Les vraies vacances : Jean-Louis Servan-Schreiber, juillet 2004.

On appelle ça des vacances, le terme peut tromper. Car dans « vacance », il y a vide, vacuité, disponibilité.

Pendant l’année, elles sont sources de fantasmes innocents : je lirai ce livre en vacances, j’irai voir untel pendant les vacances, je profiterai des vacances pour me mettre au yoga, etc.

Et voici qu’avant même de commencer, elles sont déjà, dans notre tête, encombrées de désirs, de projets… pour au moins trois mois.

Le seul point commun à toutes, c’est qu’on ne travaille plus, ou pas aux mêmes choses, ni de la même manière.

La grande Colette disait : « Mes vacances, c’est d’aller travailler ailleurs. »

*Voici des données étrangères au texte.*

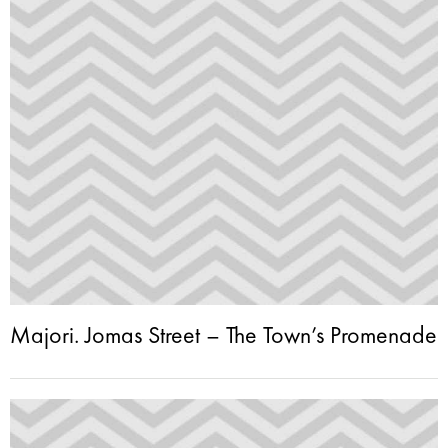
Majori. Jomas Street – The Town’s Promenade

Mais surtout chacun ne part pas avec les mêmes objectifs. S’éclater, se retrouver, faire autre chose, voire se reposer, tout n’est pas compatible. Ceux qui veulent s’éclater, les plus jeunes, n’ont pas forcément envie de se retrouver… avec leurs parents. S’ils sont pourtant dans la même maison, il est assuré qu’ils n’auront pas les mêmes horaires. En vacances, on peut facilement cohabiter sans vraiment se rencontrer.
Autant il est naturel de passer ses vacances avec les autres, sa famille, ses amis, ses partenaires de sport ou de plaisirs, autant il ne faut pas s’oublier en chemin. Pendant l’été au moins peut-on changer de rythmes. Evitons le risque de se brancher sur ceux des autres, en oubliant les siens propres. C’est particulièrement le cas pour les mères ou les grands-mères qui se retrouvent, comme pendant le reste de l’année, en charge d’une maisonnée, sauf qu’elle est plus nombreuse et ne mange pas aux mêmes heures.

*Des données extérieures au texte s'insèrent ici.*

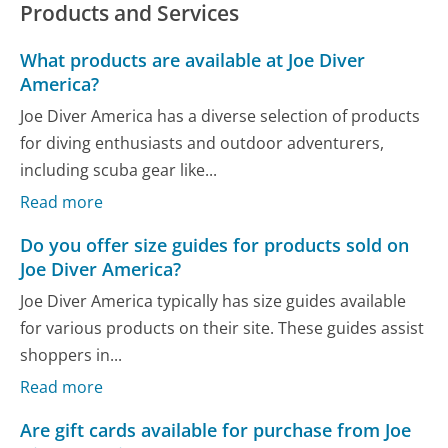
Products and Services
What products are available at Joe Diver
America?
Joe Diver America has a diverse selection of products
for diving enthusiasts and outdoor adventurers,
including scuba gear like...
Read more
Do you offer size guides for products sold on
Joe Diver America?
Joe Diver America typically has size guides available
for various products on their site. These guides assist
shoppers in...
Read more
Are gift cards available for purchase from Joe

Nous entretenons, en été aussi, des désirs contradictoires, comme celui de trouver un peu de solitude, de silence et d’isolement, tout en espérant se rapprocher de tous ceux que l’on ne voit pas assez le reste du temps. Les deux nous sont nécessaires, peut-être vitaux, alors comment faire ? La réponse relève d’un autre rêve : avoir beaucoup de jours, les uns pour soi tout seul, les autres pour l’affection et le partage, en famille ou en couple. Même avec les cinq semaines ou plus dont nous bénéficions (un privilège par rapport à la génération de nos parents) ce n’est pas suffisant. 

Aussi retrouvons-nous en vacances ce qui fait la trame de nos vies, la nécessité de choisir, l’art du compromis et la soumission au principe de réalité.

Mais ce n’est pas triste pour autant ; nous en avons l’habitude. Le seul moyen de bien le vivre, c’est, comme dans toute situation, de laisser venir nos fantasmes et de trier parmi eux ceux dont il nous paraît jouable de faire des priorités.

Et si nous ne nous sommes pas trop trompés, alors nous allons passer d’excellentes vacances.